Where to see harbor seals on the Sonoma Coast
It’s spring, and people are making their way to the coast. At Goat Rock Beach, where the winding freshwater Russian River meets the thumping blue Pacific surf, visitors can stroll across a wide expanse of sand and view a variety of marine wildlife, including a crowd of irresistibly cute round faces and plump torpedo-shaped bodies sunning along the riverbank.
The photogenic gathering is Sonoma County’s largest colony of harbor seals. Up to 40 or 50 adults haul out daily onto the sand of the river mouth near Jenner to rest and warm up and mingle.

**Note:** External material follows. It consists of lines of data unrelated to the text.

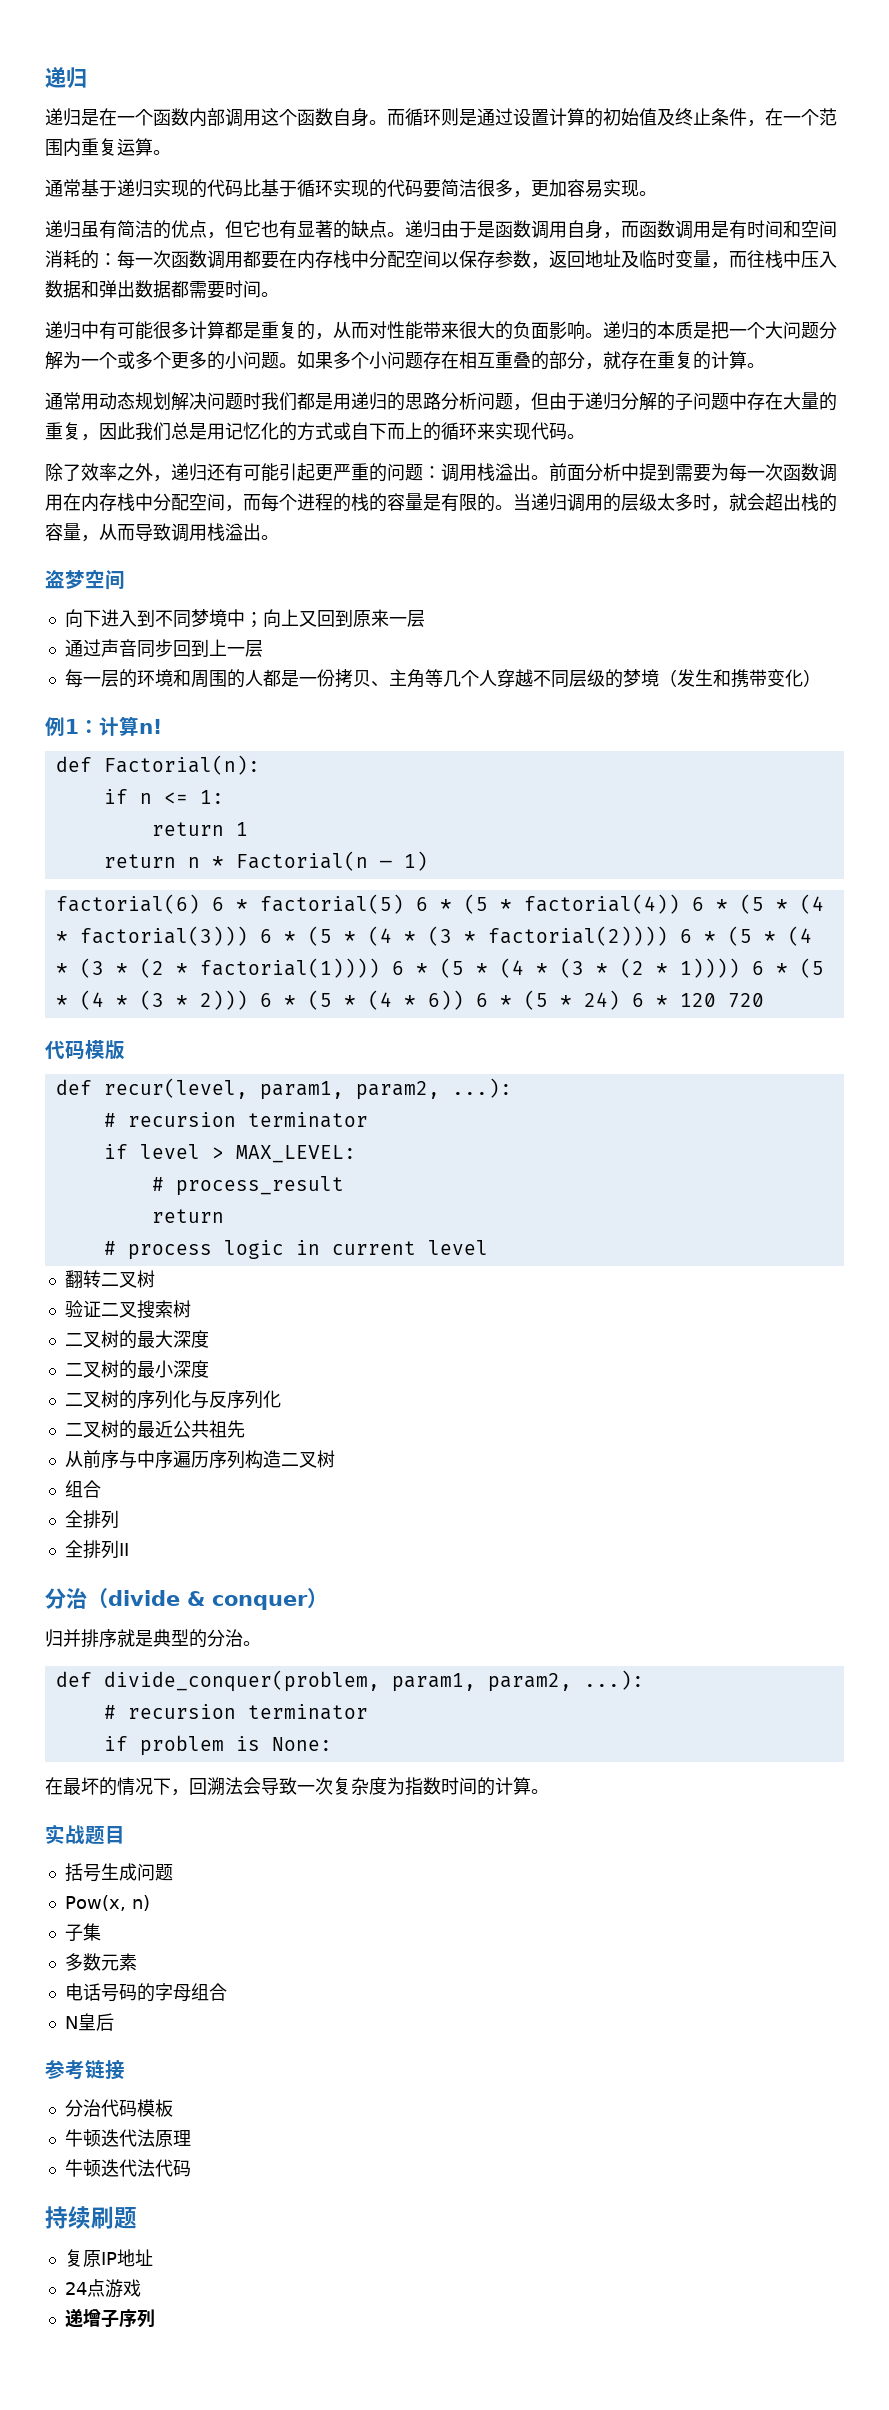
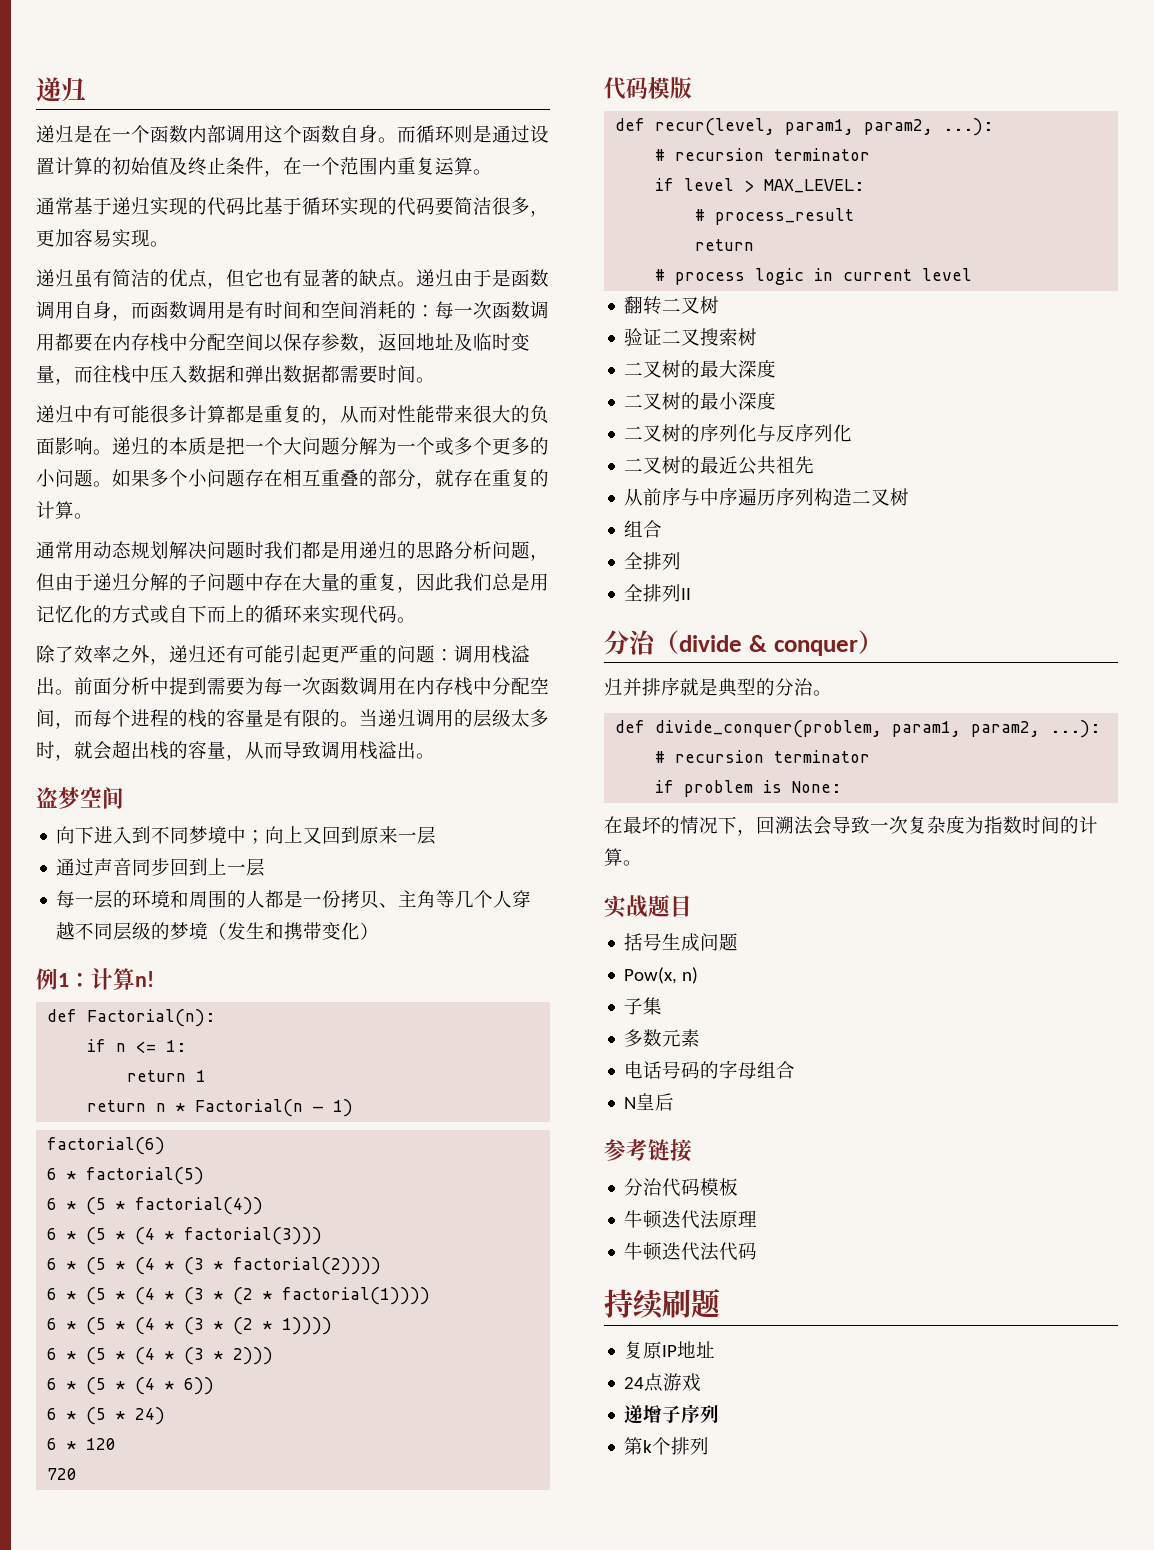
(200, 904) none -> (166, 1146) //
(404, 904) none -> (205, 1176) //
(680, 904) none -> (264, 1206) //
(248, 936) none -> (323, 1236) //
(668, 936) none -> (382, 1266) //
(380, 968) none -> (431, 1296) //
(740, 968) none -> (333, 1326) //
(248, 1000) none -> (274, 1356) //
(464, 1000) none -> (215, 1386) //
(620, 1000) none -> (166, 1416) //
(716, 1000) none -> (117, 1444) //
(155, 2318) none -> [624,1437,710,1455] // 第k个排列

And, beginning now, from March to June, that sandy spit will become a rookery, a semi-secluded spot where the next generation of seal pups will be born and spend a few weeks nursing in their mothers’ care.
The mothers and babies are an endearing, magnetic sight for human visitors seeking a closer look or photo, according to Adam Ratner, associate director of conservation education at the Marine Mammal Center in Marin. The seals look like cuddly, lovable animals. But human attention also can be lethal for the newborns, he says.

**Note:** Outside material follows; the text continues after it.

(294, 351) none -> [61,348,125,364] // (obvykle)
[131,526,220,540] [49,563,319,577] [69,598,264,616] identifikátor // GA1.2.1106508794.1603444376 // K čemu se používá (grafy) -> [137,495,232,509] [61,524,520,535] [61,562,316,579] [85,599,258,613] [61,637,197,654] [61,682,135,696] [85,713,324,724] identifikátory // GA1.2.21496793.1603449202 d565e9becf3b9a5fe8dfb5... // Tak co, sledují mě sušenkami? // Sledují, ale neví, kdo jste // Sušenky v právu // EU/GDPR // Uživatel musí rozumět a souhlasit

Unlike California sea lions, which haul out on rocky outcrops offshore, the smaller harbor seals give birth on the beach, which makes them potential prey for coyotes and other land animals. As a result, harbor seals are skittish and highly sensitive to having their rookery disturbed.

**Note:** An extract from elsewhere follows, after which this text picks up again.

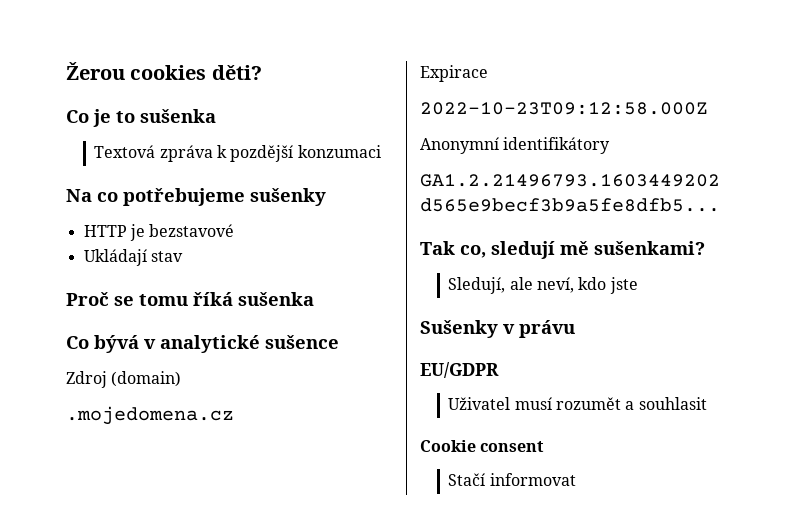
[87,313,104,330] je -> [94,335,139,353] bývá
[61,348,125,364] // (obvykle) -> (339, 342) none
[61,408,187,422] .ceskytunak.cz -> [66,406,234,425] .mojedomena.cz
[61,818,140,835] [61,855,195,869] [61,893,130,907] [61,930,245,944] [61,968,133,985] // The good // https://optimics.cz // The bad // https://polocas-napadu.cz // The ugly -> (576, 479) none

From the seals’ perspective, approaching humans and their dogs pose a potentially deadly threat. Come too near, and the seals will scatter to the water. Threaten them too frequently, and they’ll abandon the site entirely, and even leave their pups behind. The abandoned pups, too young to make it on their own, will starve.
The Marine Mammal Center, which rescues and attempts to save marine animals along 600 miles of California coastline, has taken in 18 abandoned harbor seal pups from Sonoma County in the past three years, Ratner says.
Too close?
Part of the California State Parks’ mission is to allow the public access to enjoy and experience California’s wildlife. But how close is too close?
When it comes to the harbor seal, Ratner says, “If the animal raises its head or acknowledges your presence, you’re too close.”
Fortunately, because human visitors may not be aware of the risk they pose, the seals also have attracted a small army of volunteers who turn out each spring to try and protect the rookeries for the babies.
The Seal Watch volunteers program at Goat Rock Beach is managed and supported by the nonprofit Stewards of the Coast and Redwoods. Launched as an informal community effort in 1985 by Dian Hardy and other activists concerned about visitors and dogs harassing the seals, local Watch teams now train and set up perimeters on beaches at pupping time each year, to safeguard the seal habitat.
“Current law requires staying at least 50 yards away at all times,” says Gregory Armstrong, point person for the Stewards’ Seal Watch program. Federal protections, passed in 1972, make it illegal to disturb, molest or harass marine mammals.
Seal Watch teams now gather along the coast at rookeries from Sonoma Coast State Park to Fort Ross, Salt Point State Park and Sea Ranch to help keep visitors at a safe distance — close enough to observe the seals without disturbing them — while offering information about the seals’ unique life and behavior.
There’s also a pullout on the bluff above Goat Rock Beach just north of Jenner which offers a bird’s-eye panorama of the coast and river, and the rookery just below.
Amazing creatures
Seals are warm-blooded, air-breathing mammals, and long ago they shared a common ancestor with dogs and bears. Today they’re perfectly evolved to be at home in the water.
“Pacific harbor seals are smaller than California sea lions and elephant seals that live along the North Coast, and they spend about half their time on land and half in water.” Ratner explains.
Their diet is mainly small fish. According to studies, they can dive to 1,500 feet for up to 40 minutes, although their average dive lasts three to seven minutes and is typically less than 200 feet.
“Harbor seals are great swimmers and divers, but not so graceful on land,” where they get around by scooting on their bellies, Ratner notes. They haul out on secluded rocks, beaches and sand spits to warm up, rest and recover their oxygen levels. Unlike humans, seals exhale before diving, to avoid swimming with lungfuls of buoyant air. Instead, they rely on the oxygen dissolved in their blood and replenish that oxygen ashore.
With big eyes and almost pug-like snouts, the harbor seal has fur that’s characteristically sleek and mottled, either gray with black spots or black with white and gray spots. Before they’re born, pups have white fur, which they lose before birth. White pups in the rookery mean they were born prematurely.